Thanks for the comments on my last post about the discussions at Grinnell organized around nodes. LionofZion raised some strong concerns about the value of discussions like these: in part because they seem to be trendy ways of talking about old things, and in part because of the loose use of language--that is, that just because people use the same words for something doesn't mean they are communicating. And thanks to Paula Smith from Grinnell for commenting. I appreciate it.
A quick response on the node idea, and then something a bit longer about metaphor in higher ed. I am sympathetic to LoZ's views on the loose use of language, which is often a sign of intellectual sloppiness. (My favorite George Orwell essay, "Politics and the English Language" is a bracing statement of exactly this view.) But I think that the word "node" is exact evidence of the value of conversations based on similarity, if not agreement.

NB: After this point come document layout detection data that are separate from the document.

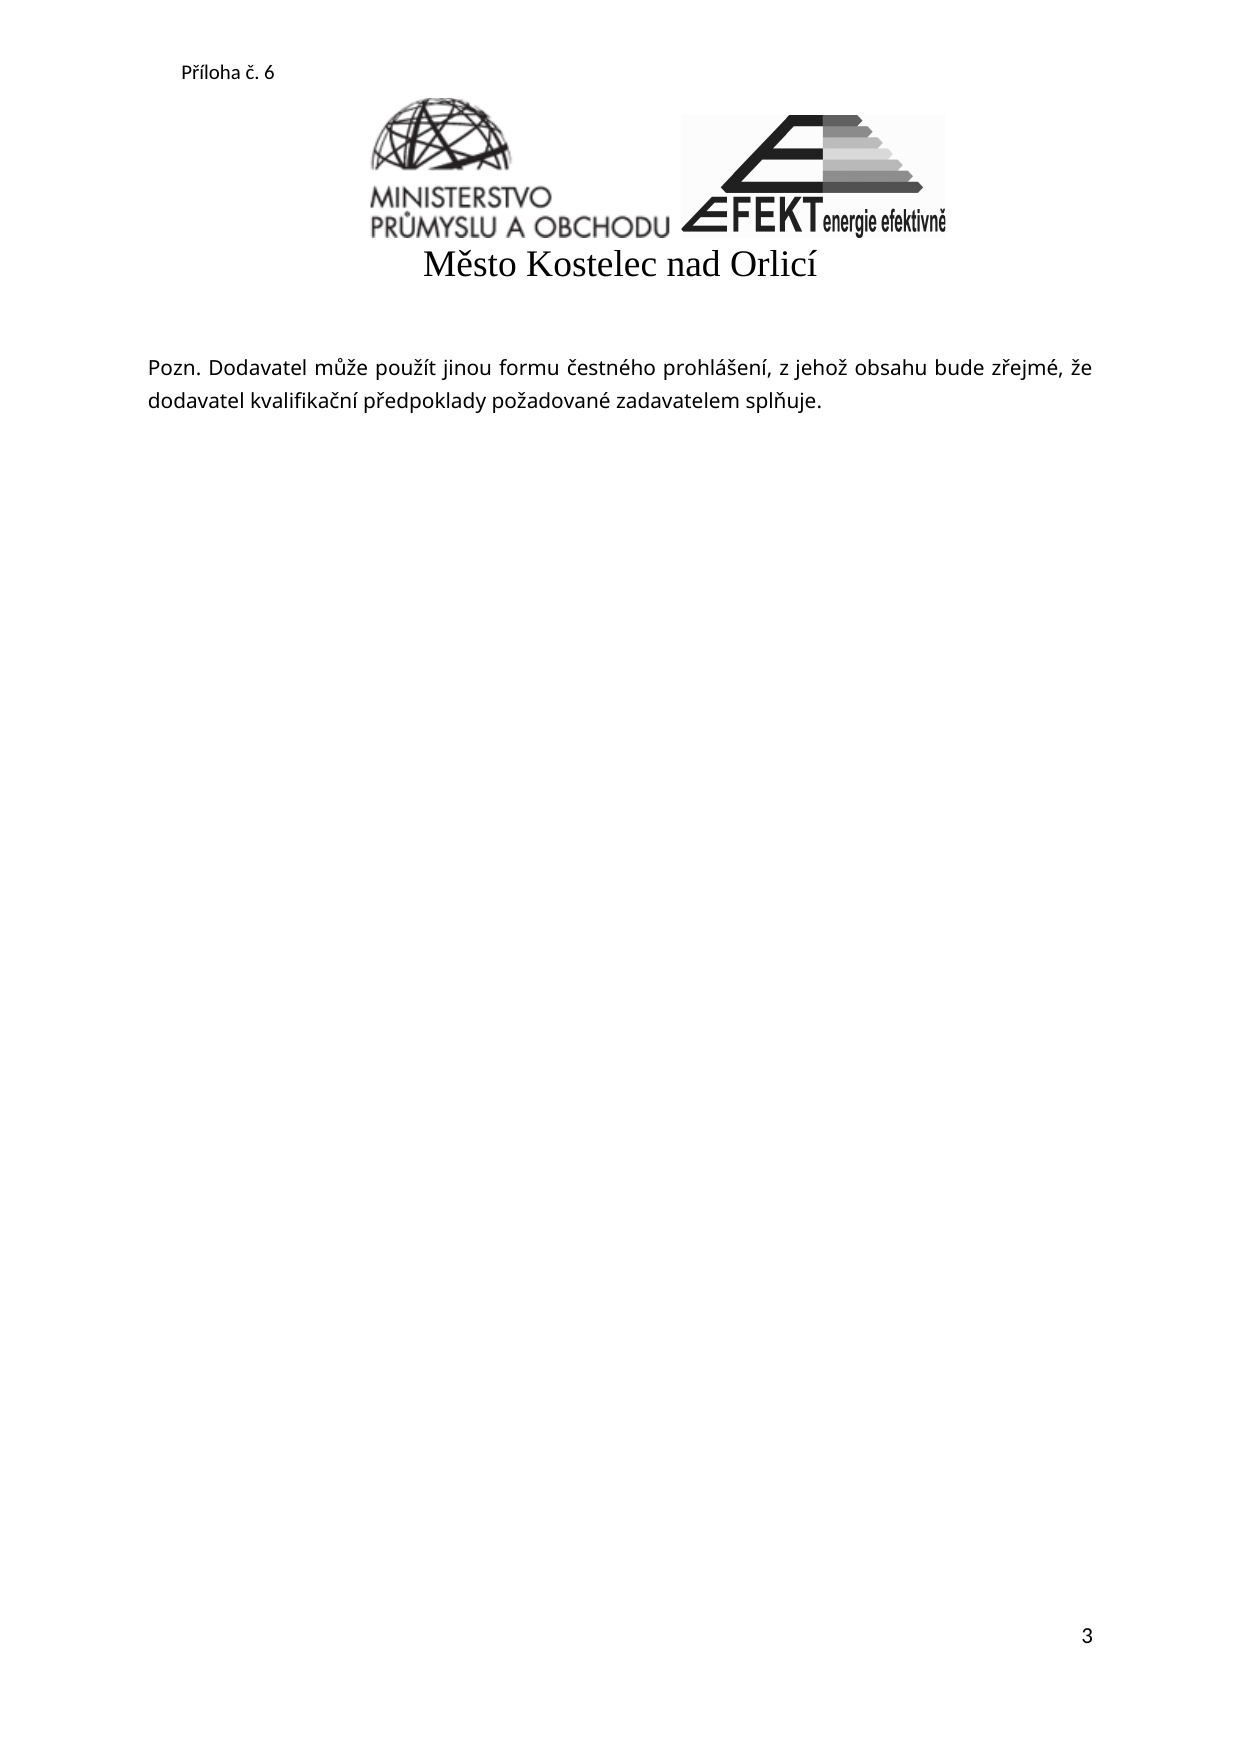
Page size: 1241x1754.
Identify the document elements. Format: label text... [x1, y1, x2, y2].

text Pozn. Dodavatel může použít jinou formu čestného prohlášení, z jehož obsahu bude zřejmé, že dodavatel kvalifikační předpoklady požadované zadavatelem splňuje. [148, 353, 1093, 414]
picture [350, 98, 946, 238]
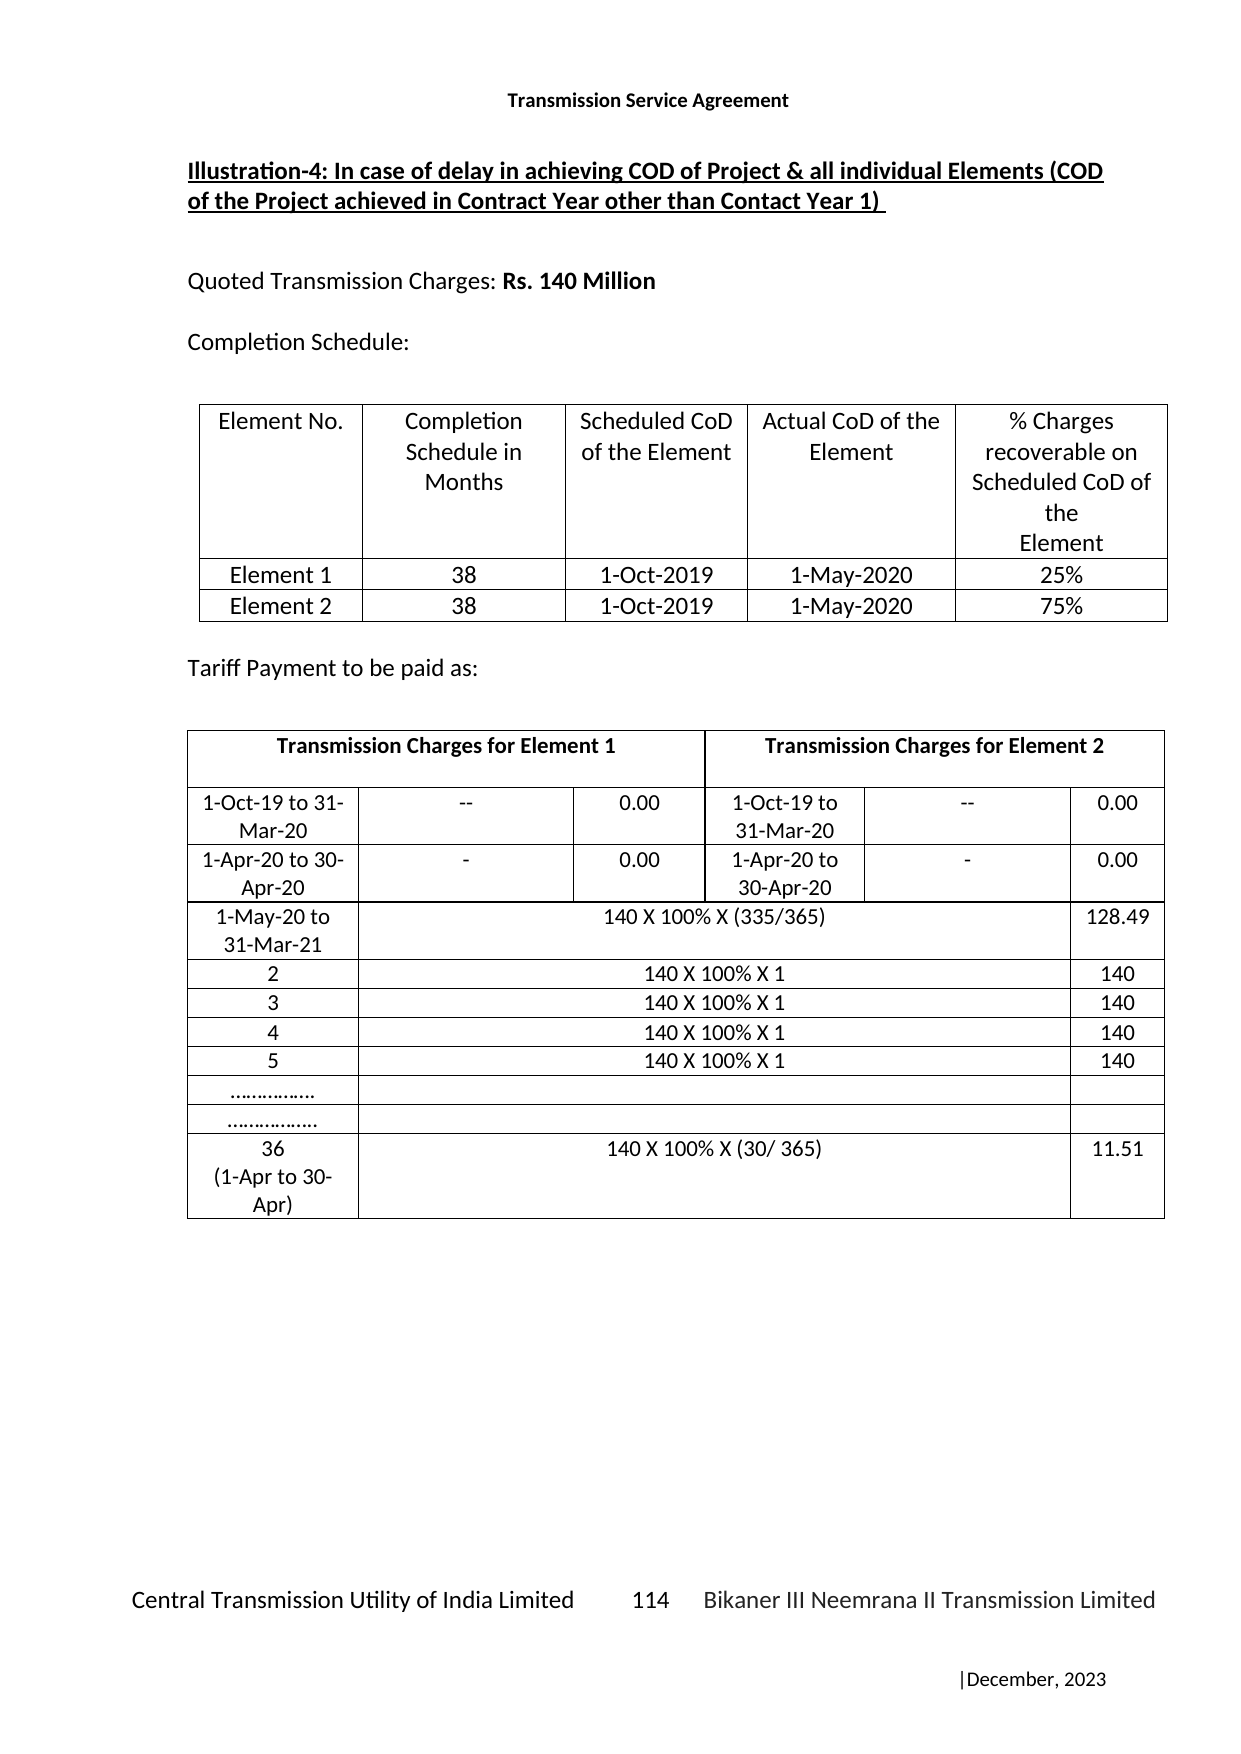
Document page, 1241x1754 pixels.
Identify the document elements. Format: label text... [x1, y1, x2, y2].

table_cell 1-Oct-2019 [566, 590, 747, 621]
table_cell 0.00 [1071, 788, 1164, 844]
text Tariff Payment to be paid as: [187, 652, 1109, 683]
text Illustration-4: In case of delay in achieving COD of Project & all individual Elements (COD of the Project achieved in Contract Year other than Contact Year 1) [187, 155, 1109, 216]
table_cell - [865, 845, 1070, 901]
table_cell 140 [1071, 960, 1164, 987]
table_cell 4 [188, 1018, 358, 1046]
table_cell [359, 1076, 1070, 1104]
table_cell 38 [363, 590, 565, 621]
table_cell 140 [1071, 1047, 1164, 1075]
table_cell -- [865, 788, 1070, 844]
table_cell ……………. [188, 1076, 358, 1104]
text Quoted Transmission Charges: Rs. 140 Million [187, 265, 1109, 296]
table_header % Charges recoverable on Scheduled CoD of the Element [956, 405, 1167, 558]
table_cell -- [359, 788, 573, 844]
table_cell 140 X 100% X (30/ 365) [359, 1134, 1070, 1218]
table_cell Element 2 [200, 590, 362, 621]
table_cell - [359, 845, 573, 901]
table_cell 2 [188, 960, 358, 987]
table_cell 140 X 100% X (335/365) [359, 903, 1070, 958]
table_cell 11.51 [1071, 1134, 1164, 1218]
table_header Element No. [200, 405, 362, 558]
table_cell 140 [1071, 989, 1164, 1017]
table_cell 75% [956, 590, 1167, 621]
table_header Transmission Charges for Element 1 [188, 731, 704, 787]
table_cell 1-May-2020 [748, 590, 955, 621]
table_cell 1-May-20 to 31-Mar-21 [188, 903, 358, 958]
table_header Actual CoD of the Element [748, 405, 955, 558]
table_cell 5 [188, 1047, 358, 1075]
table_cell 0.00 [1071, 845, 1164, 901]
table_cell 1-Oct-19 to 31-Mar-20 [706, 788, 864, 844]
table_cell 36 (1-Apr to 30-Apr) [188, 1134, 358, 1218]
table_cell 140 X 100% X 1 [359, 960, 1070, 987]
table_cell 0.00 [574, 845, 704, 901]
table_cell [1071, 1105, 1164, 1133]
table_cell 1-Apr-20 to 30-Apr-20 [706, 845, 864, 901]
table_cell 1-Oct-19 to 31-Mar-20 [188, 788, 358, 844]
table_cell 1-Apr-20 to 30-Apr-20 [188, 845, 358, 901]
text Completion Schedule: [187, 326, 1109, 357]
table_cell 25% [956, 559, 1167, 589]
table_cell 1-Oct-2019 [566, 559, 747, 589]
table_cell 3 [188, 989, 358, 1017]
table_cell 38 [363, 559, 565, 589]
table_cell 140 X 100% X 1 [359, 989, 1070, 1017]
table_header Scheduled CoD of the Element [566, 405, 747, 558]
table_cell 140 X 100% X 1 [359, 1018, 1070, 1046]
table_cell 140 [1071, 1018, 1164, 1046]
table_cell 0.00 [574, 788, 704, 844]
table_header Completion Schedule in Months [363, 405, 565, 558]
table_cell [359, 1105, 1070, 1133]
table_cell 1-May-2020 [748, 559, 955, 589]
table_cell …………….. [188, 1105, 358, 1133]
table_header Transmission Charges for Element 2 [706, 731, 1164, 787]
table_cell 128.49 [1071, 903, 1164, 958]
table_cell Element 1 [200, 559, 362, 589]
table_cell 140 X 100% X 1 [359, 1047, 1070, 1075]
table_cell [1071, 1076, 1164, 1104]
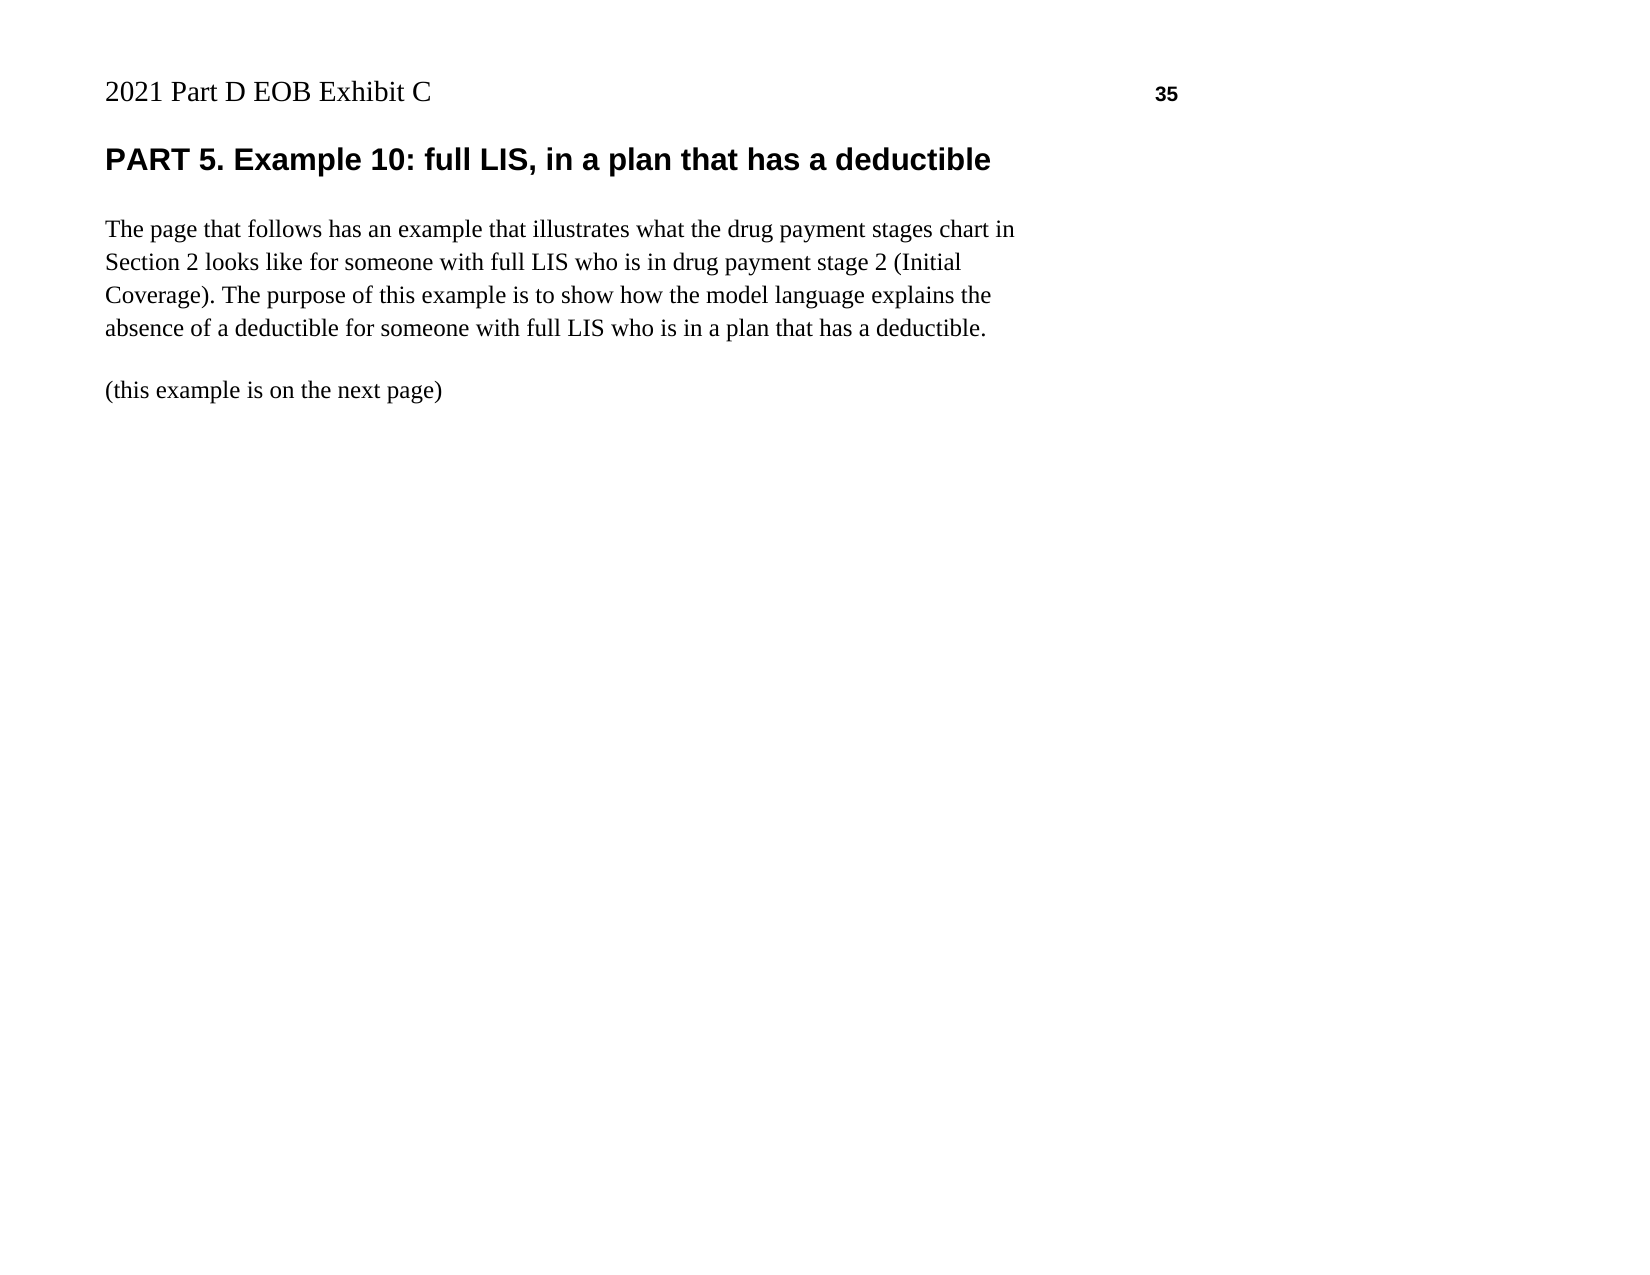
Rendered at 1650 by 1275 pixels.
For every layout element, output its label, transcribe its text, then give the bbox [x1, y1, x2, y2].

subtitle PART 5. Example 10: full LIS, in a plan that has a deductible [105, 141, 1192, 177]
text The page that follows has an example that illustrates what the drug payment stages chart in Section 2 looks like for someone with full LIS who is in drug payment stage 2 (Initial Coverage). The purpose of this example is to show how the model language explains the absence of a deductible for someone with full LIS who is in a plan that has a deductible. [105, 214, 1042, 342]
text (this example is on the next page) [105, 375, 1545, 404]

It is true that a node in the brain, and a node on the internet, and a node in a city are very different things. But it is also the case that exchanges between partisans of these types of nodes has given us some much larger insights about learning and organization. In each instance, it is repetition of use that strengthens the node, not the quality of the node itself. So it matters less how good the stimulus is (beyond a point, of course) and more about how the new input connects to older pathways be they roads, websites, or axons. In a system organized by nodes, control is decentralized. This is good news, potentially, because it means that weakness in one area can be compensated for by strengthening another. And it means that would-be controllers, have they good or ill intentions, are less likely to assert dominance for the long run. Taken together, then, a node-view of the world provides suggestions on how to bring about change and about how influence (as opposed to power) is organized. This is a very old view of the world, one that dates to the period of the vedas in India. But contemporary society seemed to have forgotten it until the node conversation got re-started.
Of course a node, or the topics that Grinnell used as nodes, are metaphors. And thinking about the comments to the post, coupled with a debate on campus about the proper role of administrators, and my reading of a great new book, has gotten me thinking about what metaphors do in higher ed.
(The book, for whatever it is worth, is Paul Knitter's Without Buddha I Could Not be a Christian. In it Knitter notes how religious language is essentially metaphorical, and then plays out how certain Christian metaphors have been mis-understood, either by reading them literally or by ignoring the implications of certain interpretations. For Knitter, Buddhism's emphasis on practice and its distaste for dogma can help Christians make meaning out of their lives and thus revive their religious language.)
Since Knitter's book is on my mind, let me use an example to describe the roles of metaphors. Take "God is love." What does a metaphor like that do? Here are several things:
1. It puts words onto experience that is hard to communicate otherwise. God is love is a way of saying that I felt something that feels like love and comes from my experience with the transcendent.
2. It allows people to see new characteristics of old things. The loving Christian God is quite a contrast from the God of the Old Testament--he metaphor makes that contrast clearer.
3. It re-groups things together that once weren't. If God is love, what do we do with the other manifestations of love--friendship, lust, companionship, etc. The metaphor asks us to consider how those things are linked to God.
4. In the re-grouping it implies a set of values that might otherwise get overlooked.
5. Metaphors have histories. Overlooking the history means overlooking some of the meaning.
In all of these ways, metaphor is an opening to conversation, not a closing. Of course, by being an opening it is also an invitation to public confusion and public debate. Metaphors always stand part way between description and dissembling.
Educators ought to be as alive to metaphors as theologians. Take some of our most basic language in higher ed. What do you call the regular gathering of students in a room? Is it a class or a course? Choose one and your focus is on geography or location. Choose the other and it is on movement or process. Or do students have majors, fields of study, or disciplines? One suggests hierarchy (major over minor), another location again, and another behavior.
The list of metaphors could go on and on. (Are you a professor? A teacher? An instructor? A coach? A facilitator?) But the Inside Higher Ed piece on Grinnell's nodes has made me think that we would be well-served to examine some of our old metaphors as well as searching for new ones. Perhaps they would serve us better if we thought publicly about what they do.
I would be particularly interested in exploring what the titles of faculty, staff, students, and administrators imply about how campuses get along and do they work they do. We could stand to revisit them.